As ever there is a But. In these circumstances, is Arsène taking too much of a risk? What happens if two of the remaining quartet named as being part of the “well stocked” midfield are injured? That leaves two plus Rosicky to play as a triumverate for an unspecified length of time. The greater danger is the temptation for the manager to rush a return from injury as a result of short-term necessity, over-playing a recently injured player on their return is as much of a problem as the over-playing which caused the injury in the first place. Or at least set the environment for the injury to occur.
The balancing act is delicate.

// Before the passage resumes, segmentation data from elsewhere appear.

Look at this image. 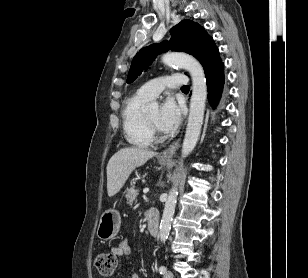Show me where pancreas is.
<instances>
[{"instance_id":"cf45deb5","label":"pancreas","mask_w":308,"mask_h":278,"mask_svg":"<svg viewBox=\"0 0 308 278\" xmlns=\"http://www.w3.org/2000/svg\"><path fill=\"white\" fill-rule=\"evenodd\" d=\"M137 195H138V189L134 187L127 189V194H126L127 204L132 205V203L136 202Z\"/></svg>"}]
</instances>
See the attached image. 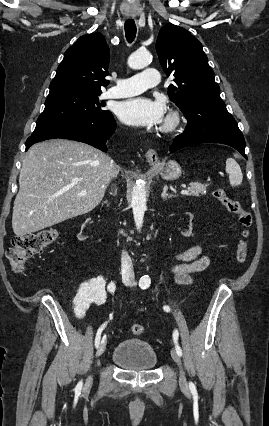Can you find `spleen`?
<instances>
[{
    "label": "spleen",
    "mask_w": 269,
    "mask_h": 426,
    "mask_svg": "<svg viewBox=\"0 0 269 426\" xmlns=\"http://www.w3.org/2000/svg\"><path fill=\"white\" fill-rule=\"evenodd\" d=\"M226 173L229 176V182L232 187L241 185L243 174L237 161L233 158H228L226 161Z\"/></svg>",
    "instance_id": "3e777b00"
}]
</instances>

In the days before named squads, such issues could be glossed over with a signing. Before the transfer window became a domestic hurdle, the end of March was the only time-barrier. Problems before then could be resolved with a loan or permanent deal. Now the manager(s) have to take a punt, drop to their knees before the Injury Gods and pray.
Crucially, there is no necessity for Arsenal to buy right now. The tour will give them time to assess Diaby and his reaction to matches, even though the intensity of competitive games is not recreated. This is a secondary issue, hence the manager’s caution. If he breaks down now, action will be required quickly and decisively.
For Diaby, I wonder how this is impacting on him? It would be natural for him to be hesitant initially, to not throw himself fully into a game for fear of aggravating his condition(s). Yet he has to, to prove to himself that he is not going to crumble under pressure, to prove that he is going to resurrect his career. At 26, there is a danger of being cast adrift although playing in a less physical league might be a better option for his long-term career.
I hope it does not come to this. He is a talented player and I don’t think the manager would have kept faith in him under other circumstances. I hope that he comes through the tour and decides too much time has already been lost to the medical rooms and operating theatres, tearing through Premier and Champions League midfields is the answer, the best therapy. A fit Diaby has the potential to be as comparably influential to Arsenal as Yaya Toure was to Manchester City last season. At 26, we are still talking about unfulfilled potential. Hope, the eternal sustenance of a footballer for the coming season.
And yes, I am well aware that the manager may have been publicly closing the door on M’vila to turn down the flames of speculation to allow discreet talks to take place. I am sure of one thing; Plan B has already been identified in case of setbacks.